All that is associated with the fluid (watery) element has its deeper
causation in the liver system. Just as the shortness of breath and its
regulation are associated with the kidneys, thirst is associated with
the liver. It would be an interesting investigation, to study the
interactions of the various qualities and peculiarities of thirst in
man, with the operations of the liver. And the manifestations of
hunger and all its accessory symptoms are intimately connected with
the internal condition of the lungs, with their internal metabolism as
it were. On the one hand, of course, hunger, thirst and the need to
draw breath, are associated with the ponderable factors, air, water
and earth. With their counterparts in the cosmos many other factors
are associated. It is understandable, for instance, that if we need
the activating stimulating influence of light — because the force
within us that generates the “juvenile,” original light has abated, we
can best obtain such stimulation from light itself. This is the
justification of the light treatment. But light-baths are not
always exactly and only light-baths, and this “not only” is important.
They are really an exposure to the powers of the chemical zone, an
exposure much greater in extent than is normal in the course of our
daily life. The really effective factor in most light-baths, is the
external “chemism” pouring earthwards concurrently with light itself.

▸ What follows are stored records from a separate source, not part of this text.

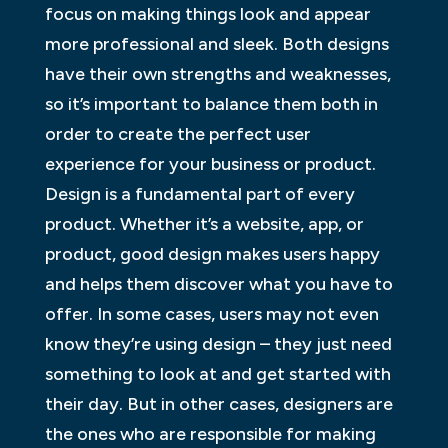
focus on making things look and appear
more professional and sleek. Both designs
have their own strengths and weaknesses,
so it’s important to balance them both in
order to create the perfect user
experience for your business or product.
Design is a fundamental part of every
product. Whether it’s a website, app, or
product, good design makes users happy
and helps them discover what you have to
offer. In some cases, users may not even
know they’re using design – they just need
something to look at and get started with
their day. But in other cases, designers are
the ones who are responsible for making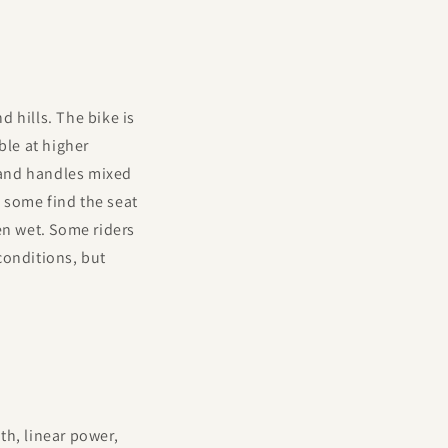
 hills. The bike is
ble at higher
 and handles mixed
h some find the seat
en wet. Some riders
conditions, but
th, linear power,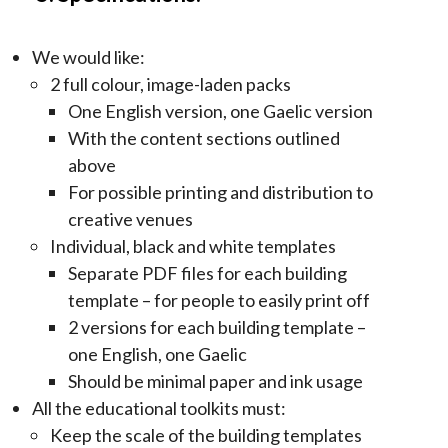
We would like:
2 full colour, image-laden packs
One English version, one Gaelic version
With the content sections outlined
above
For possible printing and distribution to
creative venues
Individual, black and white templates
Separate PDF files for each building
template – for people to easily print off
2 versions for each building template –
one English, one Gaelic
Should be minimal paper and ink usage
All the educational toolkits must:
Keep the scale of the building templates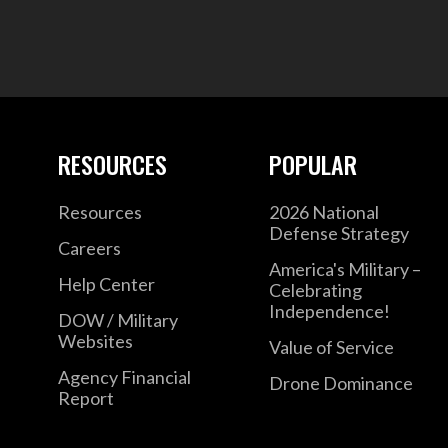
RESOURCES
POPULAR
Resources
2026 National
Defense Strategy
Careers
America's Military –
Help Center
Celebrating
Independence!
DOW / Military
Websites
Value of Service
Agency Financial
Drone Dominance
Report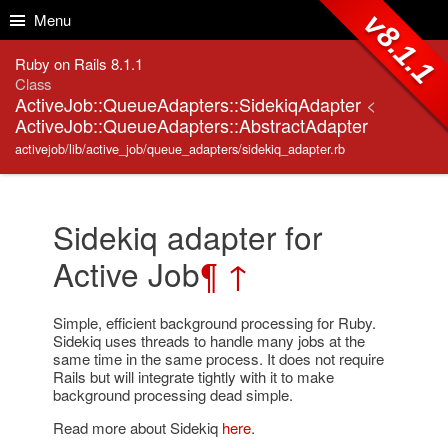
Skip to Content
Skip to Search
v8.1.1
Menu
Ruby on Rails 8.1.1
Class
ActiveJob::QueueAdapters::SidekiqAdapter
<
ActiveJob::QueueAdapters::AbstractAdapter
activejob/lib/active_job/queue_adapters/sidekiq_adapter.rb
Sidekiq adapter for
Active Job
¶
↑
Simple, efficient background processing for Ruby.
Sidekiq uses threads to handle many jobs at the
same time in the same process. It does not require
Rails but will integrate tightly with it to make
background processing dead simple.
Read more about Sidekiq
here
.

And behind the chemical forces, as may be seen in the rough sketch
plan before us,
(see
Diagram 22)
are aligned the vital forces
themselves, which are also in attendance, as it were, if man is
exposed to increased light and increased chemical influence. Thus both
the action of chemical forces and the action of vital forces, carried
by the light, are extraordinarily beneficial, provided always — and
this is all important — the dose is correctly estimated, and care is
taken to avoid excessive exposure.
One final comment; you surely need no longer find it strange that
current natural science has not succeeded in forming a conception of
the genesis of life itself. For in all the regions in which current
natural science conducts its search, there is only life's polar
opposite, thanks to the action of Mercury; there is only death. Life
must be sought outside the earth, in regions into which contemporary
natural science is not willing to go. Contemporary science refuses to
enter the extra-telluric region. And if it cannot be avoided — well,
then, that too is interpreted in materialistic terms. There has been a
very fine translation into materialism of the operation of
extra-telluric vital forces. It runs as follows; the germs of life
have been brought to our earth from other celestial bodies. So these
germs of life have been brought through all distances and hindrances,
with such beautiful efficiency, to appear safe on earth at last; and
indeed some scientists have believed meteors and meteorites to have
been the high-powered motor cars that brought them here! You see,
people actually think that anything can be explained by means of such
a materialistic theory. People are used to shift the explanation of
phenomena observable on the visible (macroscopic) scale into the
microscopic or ultra-microscopic realm, in theories of molecules and
atoms; so they believe they have also explained life simply through
shifting its origin to another place.